Lately I've noticed something about how the people in my life interact with me - they make minimal effort. (please enjoy semi-relatable, cheesy Pinterest quotes throughout this post)
Now this post may seem a bit bratty, but in the spirit of my resolution - I don't care. I spend so much time making sure I'm being flexible and easy to work with that I have lost sight of what I want.
Example: I may be looking forward to a dinner with a friend for a week and the friend calls to cancel last minute. I'm crushed, but I reassure the friend over and over that it's totally fine and I was hoping to eat something I already had anyway. Sure that the guilt from canceling on me is enough, I never put extra pressure on my friends.
Example 2: I want to hang out with a friend and just be normal, but I am the mom of every friendship so I end up just trying to make them feel better about whatever crisis they are in. Which is nice for them, but is a pretty emptying process when no one returns the favor.

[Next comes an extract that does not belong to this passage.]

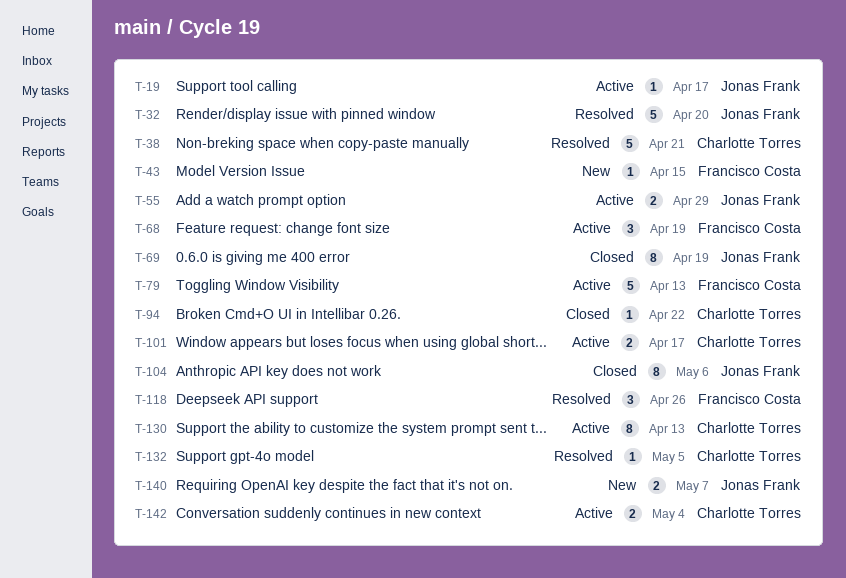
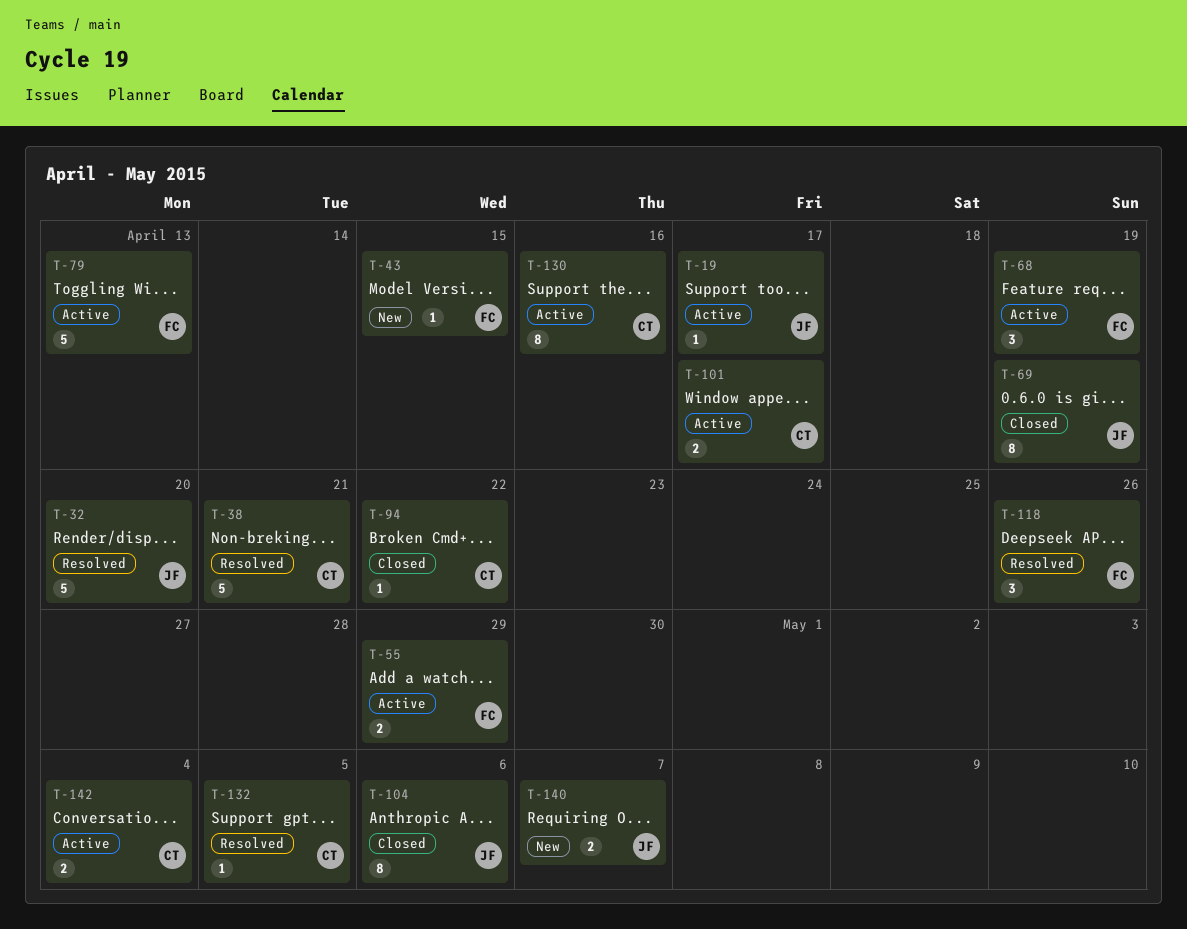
T-55, owner: Jonas Frank -> Francisco Costa
T-130, due: Apr 13 -> Apr 16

Example 3: I spoke to a friend today about exchanging gifts. The friend said, "I'm so sorry - but it's not wrapped." Determined to be the easy-going chick I sell myself to be, I say "don't worry about it! Yours isn't wrapped either." Though I should've said "Yours isn't wrapped either YET" because why wouldn't you wrap a present? I love wrapping! Why did I pretend it wasn't important? I want wrapped presents, why didn't I just say that?
Three take-aways from these scenarios. (in no particular order)
1. Maybe I do these things because I'm afraid that if I'm inflexible I will eventually exhaust my friends because they feel like they can't do anything right. (which probably stems from my own insecurities that I "never do anything right.")
2. I am saying out loud that these things don't bother me, but secretly they do and inside I feel offended by an expectation that wasn't even clearly explained to the other person. Definitely unfair of me to do that. The truth is that I have standards and too many people don't concern themselves with giving their friendship with me a little extra effort sometimes.
3. I don't think people can actually measure up to the expectations I have for them in my head so I set the bar SUPER low hoping they will stumble over it and not totally ruin my mood. But what I'm actually doing is being dishonest about what I demand for myself and not really helping them be a better friend - to me or in general.
So what am I going to do about it?
Be aggressive about what I want. Stop being afraid. And have enough resilience to not get totally bummed out when someone doesn't jump a higher bar of standards I've set. Demand excellence from myself and demand more from others.
Do I expect people to anticipate my every need? No. I'm too independent for that.
Would it be nice to have someone follow through with plans they've made with me, let me know in advance if something isn't working out, or just let me know I'm thought about every once in a while? Yeah, that wouldn't be horrible.